• [ACTIVITY]:
Write out the records that follow exactly. Do not include pictures.

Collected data
:::::

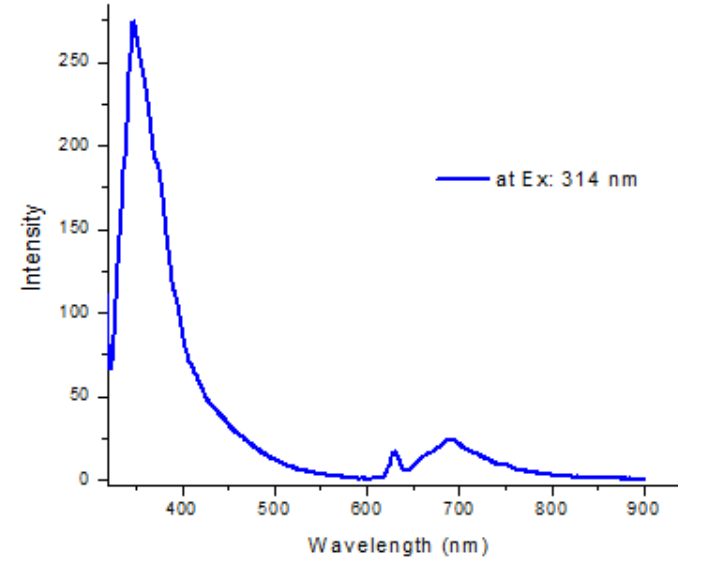
Figure S16: Emission spectrum of dialdehyde m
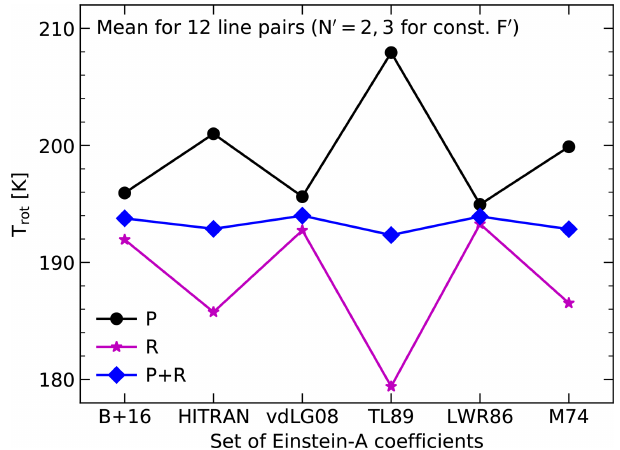
Figure 7. Rotational temperature T rot in kelvins for six sets of Einstein- A coefficients (see Fig. 5). The plotted mean temperatures were derived from 12 pairs of OH lines with fixed electronic sub- state F (cid:48) originating from the second and third rotational upper-level N (cid:48) . The branch was either P (circles) or R (stars). The diamonds show the resulting T rot for a combination of the y(E (cid:48) ) regression slopes for both branches (mean of inverse T rot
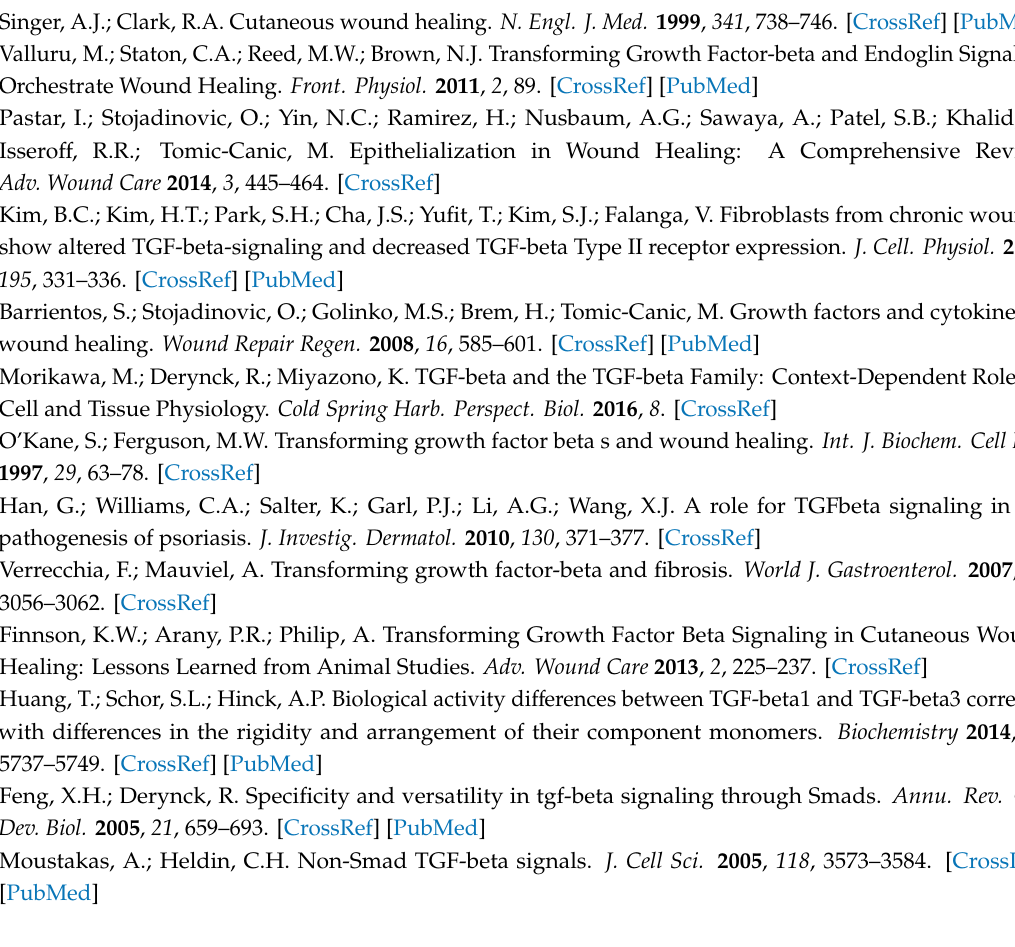
Table S1 : List of primers used for real time PCR studies.; Table S2. Apoptosis assessment. HaCaT cells were maintained either in full medium (FM) or serum deprived conditions (SS), in the absence or presence of TGF- β 1 for the indicated time. Data represent percentage of combined early and late apoptotic cell fractions from three independent experiments ± SEM; Figure S1 : Continuous TGF- β 1 stimulation does not induce Vimentin filaments in HaCaT cells.; Figure S2 : Acute TGF- β 1 treatment induces cell cycle arrest to HaCaT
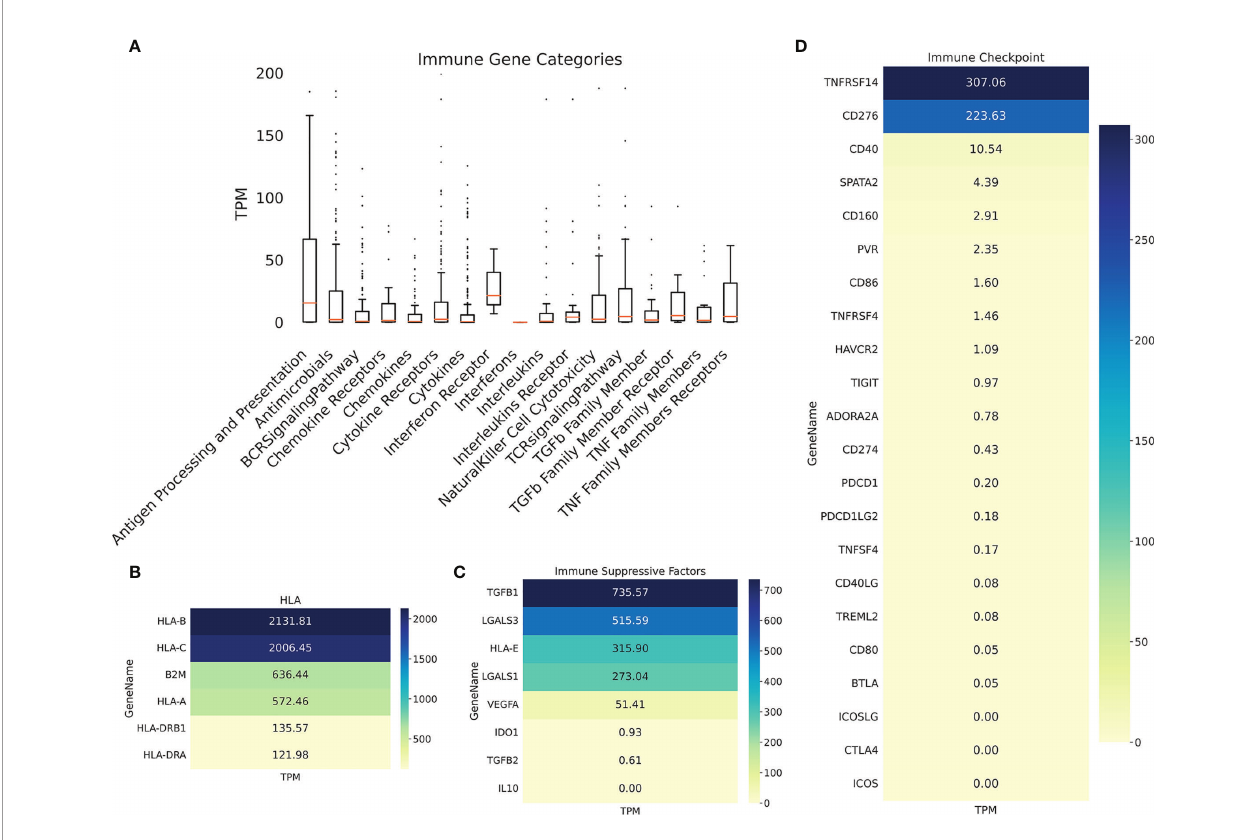
FIGURE 5 | Patient #5 ITM immune genes expression pro fi ling. (A) Boxplot showing expression of immune genes grouped in multiple categories, as described under Methods. Heatmaps showing expression of selected genes: (B) HLA molecules, (C) immunosuppressive molecules; (D) immune checkpoints (receptors and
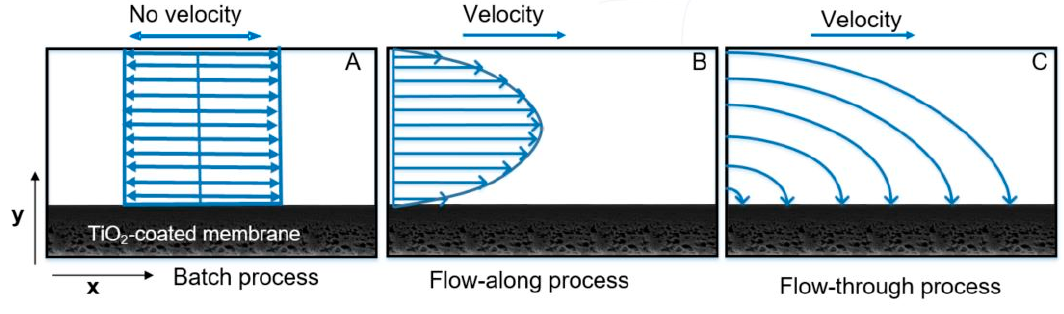
Figure 5. Velocityprofileofthesolutionindifferentreactors: ( A )batch; ( B )flow-along; and( C Figure 5. Velocity profile of the solution in different reactors: ( A ) batch; ( B ) flow-along; and ( C ) flow- through.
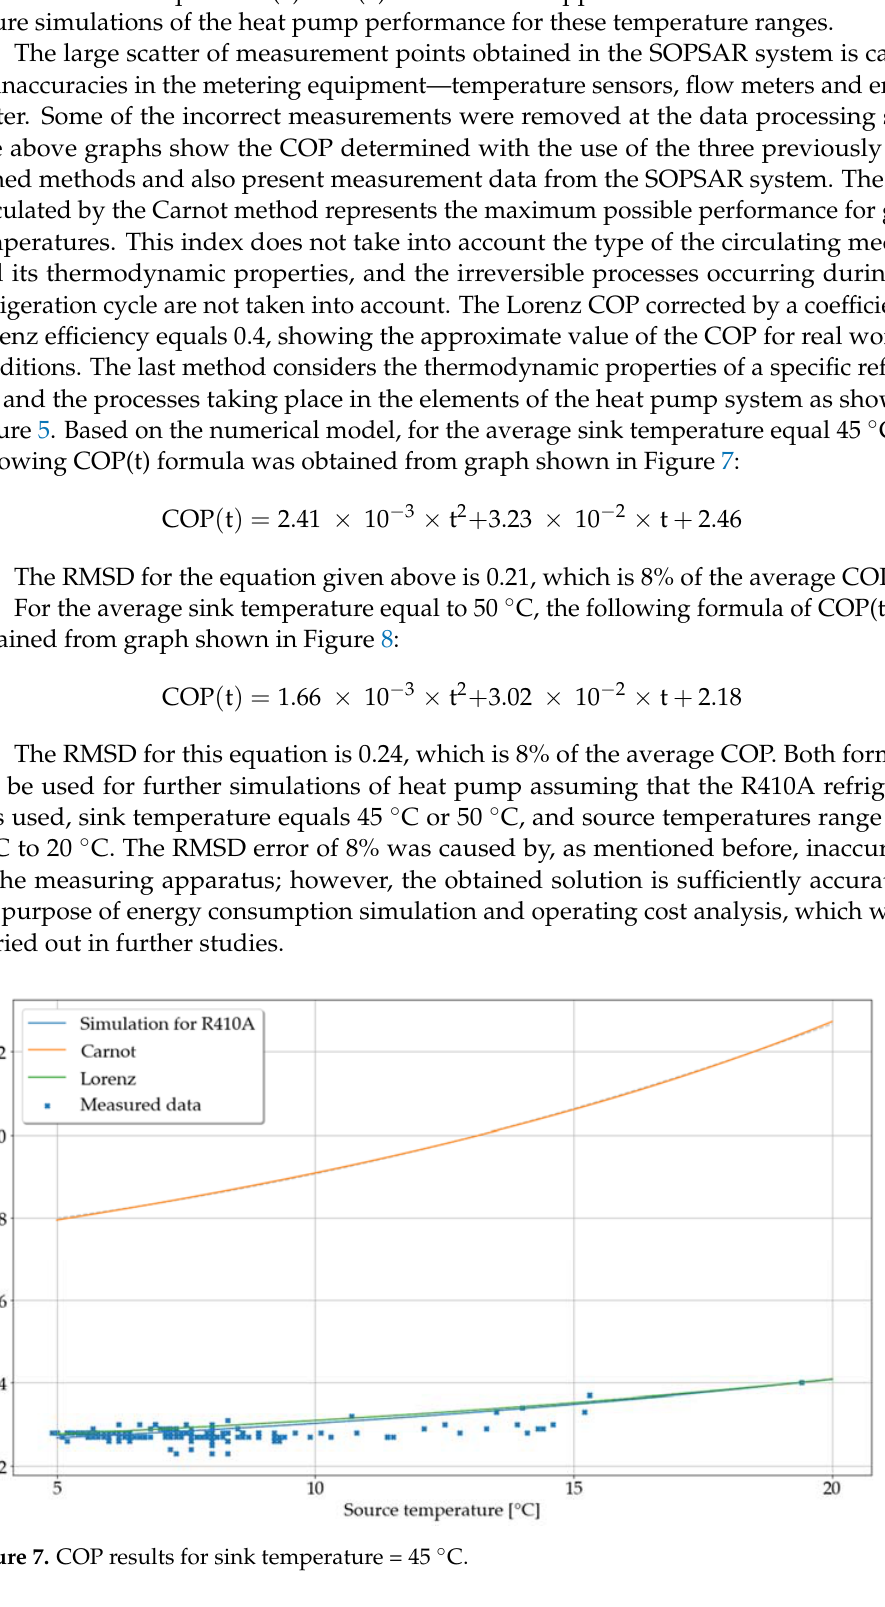
Figure 8. COP results for sink temperature = 50 °C. 4. Conclusions The method presented in this article allowed us to obtain a simple second ‐ degree linear model of COP, which can be used in further analyses. With the use of the Python numerical model presented in this article, two linear equations were developed for a specific range of heat sink and heat source temperatures and refrigerant specified in simulation. The main limitation of those equations is that they can only be used for temperatures and refrigerant for which they were specified. Using the Python numerical script, you can prepare linear equations for other refrigerants and other temperature ranges. In the simulation, it was determined that the COP for the sink temperature of 45 °C and source temperature of 5 °C is equal to 2.7. For the same sink temperature and source temperature of 15 °C, COP is equal to 3.5. For sink temperature of 50 °C and source temperature of 5 °C, the COP equals 2.4 and 3.0 for source temperature of 15 °C. Both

:::::

• [SOLUTION FOR THIS EXERCISE]:
Figure S16: Emission spectrum of dialdehyde m
Figure 7. Rotational temperature T rot in kelvins for six sets of Einstein- A coefficients (see Fig. 5). The plotted mean temperatures were derived from 12 pairs of OH lines with fixed electronic sub- state F (cid:48) originating from the second and third rotational upper-level N (cid:48) . The branch was either P (circles) or R (stars). The diamonds show the resulting T rot for a combination of the y(E (cid:48) ) regression slopes for both branches (mean of inverse T rot
Table S1 : List of primers used for real time PCR studies.; Table S2. Apoptosis assessment. HaCaT cells were maintained either in full medium (FM) or serum deprived conditions (SS), in the absence or presence of TGF- β 1 for the indicated time. Data represent percentage of combined early and late apoptotic cell fractions from three independent experiments ± SEM; Figure S1 : Continuous TGF- β 1 stimulation does not induce Vimentin filaments in HaCaT cells.; Figure S2 : Acute TGF- β 1 treatment induces cell cycle arrest to HaCaT
FIGURE 5 | Patient #5 ITM immune genes expression pro fi ling. (A) Boxplot showing expression of immune genes grouped in multiple categories, as described under Methods. Heatmaps showing expression of selected genes: (B) HLA molecules, (C) immunosuppressive molecules; (D) immune checkpoints (receptors and
Figure 5. Velocityprofileofthesolutionindifferentreactors: ( A )batch; ( B )flow-along; and( C Figure 5. Velocity profile of the solution in different reactors: ( A ) batch; ( B ) flow-along; and ( C ) flow- through.
Figure 8. COP results for sink temperature = 50 °C. 4. Conclusions The method presented in this article allowed us to obtain a simple second ‐ degree linear model of COP, which can be used in further analyses. With the use of the Python numerical model presented in this article, two linear equations were developed for a specific range of heat sink and heat source temperatures and refrigerant specified in simulation. The main limitation of those equations is that they can only be used for temperatures and refrigerant for which they were specified. Using the Python numerical script, you can prepare linear equations for other refrigerants and other temperature ranges. In the simulation, it was determined that the COP for the sink temperature of 45 °C and source temperature of 5 °C is equal to 2.7. For the same sink temperature and source temperature of 15 °C, COP is equal to 3.5. For sink temperature of 50 °C and source temperature of 5 °C, the COP equals 2.4 and 3.0 for source temperature of 15 °C. Both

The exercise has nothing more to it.